■ Problem details:
Begin at the top of the records below and print each line exactly until the line containing "<source format=kicad_pcb>" has been printed; any pictures are to be left out.
↓
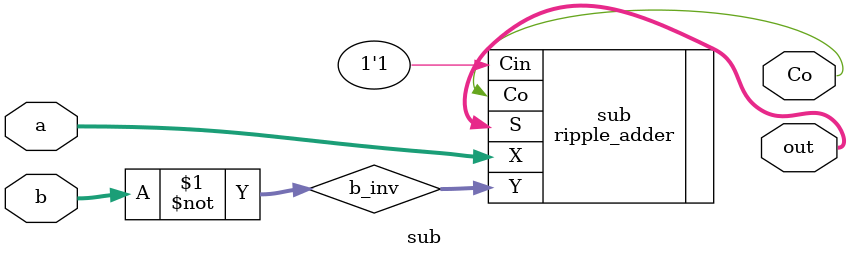
<source format=v>
module sub (
	input [3:0] a,
	input [3:0] b,
	output [3:0] out,
	output Co
);

	wire [3:0] b_inv;
	
	assign b_inv = ~b;
	
	ripple_adder sub (
		.X (a),
		.Y (b_inv),
		.S (out),
		.Co (Co),
		.Cin (1'b1)
	);
	
endmodule
</source>
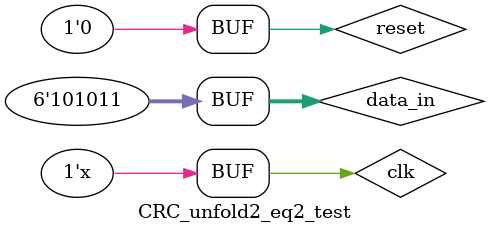
<source format=v>
`timescale 1ns / 1ps


module CRC_unfold2_eq2_test;

	// Inputs
	reg clk;
	reg reset;
	reg [5:0] data_in;

	// Outputs
	wire [4:0] data_out;

	// Instantiate the Unit Under Test (UUT)
	CRC_Unfold2_eq2 uut (
		.clk(clk), 
		.reset(reset), 
		.data_in(data_in), 
		.data_out(data_out)
	);

	initial begin
		// Initialize Inputs
		clk = 0;
		reset = 1;
		data_in = 10'b101011;
		//data_in = 10'b111111;
		
		#1
		reset = 0;
	
		
		#1
		reset = 0;
		
	

	end
      
		always #1 clk = ~clk;
      
endmodule




</source>
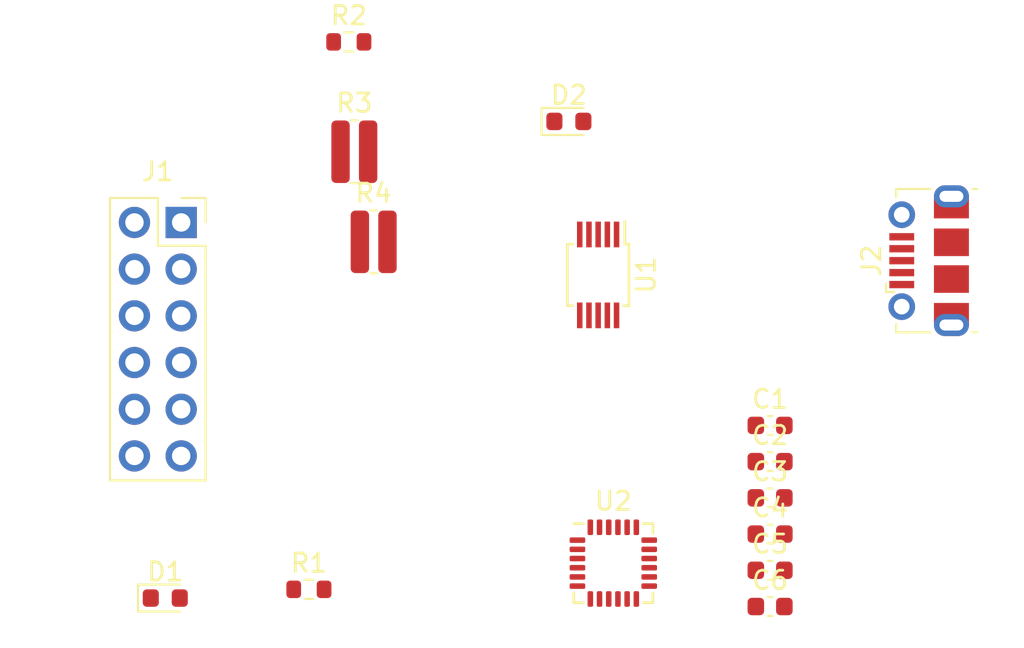
<source format=kicad_pcb>
(kicad_pcb (version 20221018) (generator pcbnew)

  (general
    (thickness 1.6)
  )

  (paper "A4")
  (layers
    (0 "F.Cu" signal)
    (31 "B.Cu" signal)
    (32 "B.Adhes" user "B.Adhesive")
    (33 "F.Adhes" user "F.Adhesive")
    (34 "B.Paste" user)
    (35 "F.Paste" user)
    (36 "B.SilkS" user "B.Silkscreen")
    (37 "F.SilkS" user "F.Silkscreen")
    (38 "B.Mask" user)
    (39 "F.Mask" user)
    (40 "Dwgs.User" user "User.Drawings")
    (41 "Cmts.User" user "User.Comments")
    (42 "Eco1.User" user "User.Eco1")
    (43 "Eco2.User" user "User.Eco2")
    (44 "Edge.Cuts" user)
    (45 "Margin" user)
    (46 "B.CrtYd" user "B.Courtyard")
    (47 "F.CrtYd" user "F.Courtyard")
    (48 "B.Fab" user)
    (49 "F.Fab" user)
    (50 "User.1" user)
    (51 "User.2" user)
    (52 "User.3" user)
    (53 "User.4" user)
    (54 "User.5" user)
    (55 "User.6" user)
    (56 "User.7" user)
    (57 "User.8" user)
    (58 "User.9" user)
  )

  (setup
    (pad_to_mask_clearance 0)
    (pcbplotparams
      (layerselection 0x00010fc_ffffffff)
      (plot_on_all_layers_selection 0x0000000_00000000)
      (disableapertmacros false)
      (usegerberextensions false)
      (usegerberattributes true)
      (usegerberadvancedattributes true)
      (creategerberjobfile true)
      (dashed_line_dash_ratio 12.000000)
      (dashed_line_gap_ratio 3.000000)
      (svgprecision 4)
      (plotframeref false)
      (viasonmask false)
      (mode 1)
      (useauxorigin false)
      (hpglpennumber 1)
      (hpglpenspeed 20)
      (hpglpendiameter 15.000000)
      (dxfpolygonmode true)
      (dxfimperialunits true)
      (dxfusepcbnewfont true)
      (psnegative false)
      (psa4output false)
      (plotreference true)
      (plotvalue true)
      (plotinvisibletext false)
      (sketchpadsonfab false)
      (subtractmaskfromsilk false)
      (outputformat 1)
      (mirror false)
      (drillshape 1)
      (scaleselection 1)
      (outputdirectory "")
    )
  )

  (net 0 "")
  (net 1 "GND")
  (net 2 "Net-(J2-VBUS)")
  (net 3 "Net-(U1-V3)")
  (net 4 "+3.3V")
  (net 5 "Net-(U2-REGOUT)")
  (net 6 "Net-(U2-CPOUT)")
  (net 7 "Net-(D1-K)")
  (net 8 "Net-(D2-K)")
  (net 9 "Net-(D2-A)")
  (net 10 "/I2C_SCL")
  (net 11 "/12C_SDA")
  (net 12 "/IMU_INT")
  (net 13 "/UART_TX")
  (net 14 "/UART_NCTS")
  (net 15 "/UART_RX")
  (net 16 "/UART_NRTS")
  (net 17 "Net-(J2-D-)")
  (net 18 "Net-(J2-D+)")
  (net 19 "unconnected-(J2-ID-Pad4)")
  (net 20 "unconnected-(J2-Shield-Pad6)")
  (net 21 "unconnected-(U1-TNOW-Pad6)")
  (net 22 "unconnected-(U2-NC-Pad2)")
  (net 23 "unconnected-(U2-NC-Pad3)")
  (net 24 "unconnected-(U2-NC-Pad4)")
  (net 25 "unconnected-(U2-NC-Pad5)")
  (net 26 "unconnected-(U2-AUX_DA-Pad6)")
  (net 27 "unconnected-(U2-AUX_CL-Pad7)")
  (net 28 "unconnected-(U2-NC-Pad14)")
  (net 29 "unconnected-(U2-NC-Pad15)")
  (net 30 "unconnected-(U2-NC-Pad16)")
  (net 31 "unconnected-(U2-NC-Pad17)")
  (net 32 "unconnected-(U2-RESV-Pad19)")
  (net 33 "unconnected-(U2-RESV-Pad21)")
  (net 34 "unconnected-(U2-RESV-Pad22)")

  (footprint "Capacitor_SMD:C_0603_1608Metric" (layer "F.Cu") (at 135.42 85.545))

  (footprint "Capacitor_SMD:C_0603_1608Metric" (layer "F.Cu") (at 135.42 89.485))

  (footprint "Capacitor_SMD:C_0603_1608Metric" (layer "F.Cu") (at 135.42 83.575))

  (footprint "Resistor_SMD:R_0603_1608Metric" (layer "F.Cu") (at 112.525 58.775))

  (footprint "Connector_PinSocket_2.54mm:PinSocket_2x06_P2.54mm_Vertical" (layer "F.Cu") (at 103.415 68.595))

  (footprint "Capacitor_SMD:C_0603_1608Metric" (layer "F.Cu") (at 135.42 87.515))

  (footprint "Package_SO:MSOP-10_3x3mm_P0.5mm" (layer "F.Cu") (at 126.075 71.45 -90))

  (footprint "Resistor_SMD:R_0603_1608Metric" (layer "F.Cu") (at 110.355 88.55))

  (footprint "LED_SMD:LED_0603_1608Metric" (layer "F.Cu") (at 102.55 89.025))

  (footprint "Sensor_Motion:InvenSense_QFN-24_4x4mm_P0.5mm" (layer "F.Cu") (at 126.9 87.125))

  (footprint "Resistor_SMD:R_0612_1632Metric" (layer "F.Cu") (at 113.875 69.65))

  (footprint "Connector_USB:USB_Micro-B_Molex-105017-0001" (layer "F.Cu") (at 144.0375 70.675 90))

  (footprint "LED_SMD:LED_0603_1608Metric" (layer "F.Cu") (at 124.485 63.1))

  (footprint "Capacitor_SMD:C_0603_1608Metric" (layer "F.Cu") (at 135.42 81.605))

  (footprint "Resistor_SMD:R_0612_1632Metric" (layer "F.Cu") (at 112.825 64.75))

  (footprint "Capacitor_SMD:C_0603_1608Metric" (layer "F.Cu") (at 135.42 79.635))

)

</source>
↑
■ Completed task:
<source format=v>
module sub (
	input [3:0] a,
	input [3:0] b,
	output [3:0] out,
	output Co
);

	wire [3:0] b_inv;
	
	assign b_inv = ~b;
	
	ripple_adder sub (
		.X (a),
		.Y (b_inv),
		.S (out),
		.Co (Co),
		.Cin (1'b1)
	);
	
endmodule
</source>
<source format=v>
`timescale 1ns / 1ps


module CRC_unfold2_eq2_test;

	// Inputs
	reg clk;
	reg reset;
	reg [5:0] data_in;

	// Outputs
	wire [4:0] data_out;

	// Instantiate the Unit Under Test (UUT)
	CRC_Unfold2_eq2 uut (
		.clk(clk), 
		.reset(reset), 
		.data_in(data_in), 
		.data_out(data_out)
	);

	initial begin
		// Initialize Inputs
		clk = 0;
		reset = 1;
		data_in = 10'b101011;
		//data_in = 10'b111111;
		
		#1
		reset = 0;
	
		
		#1
		reset = 0;
		
	

	end
      
		always #1 clk = ~clk;
      
endmodule




</source>
<source format=kicad_pcb>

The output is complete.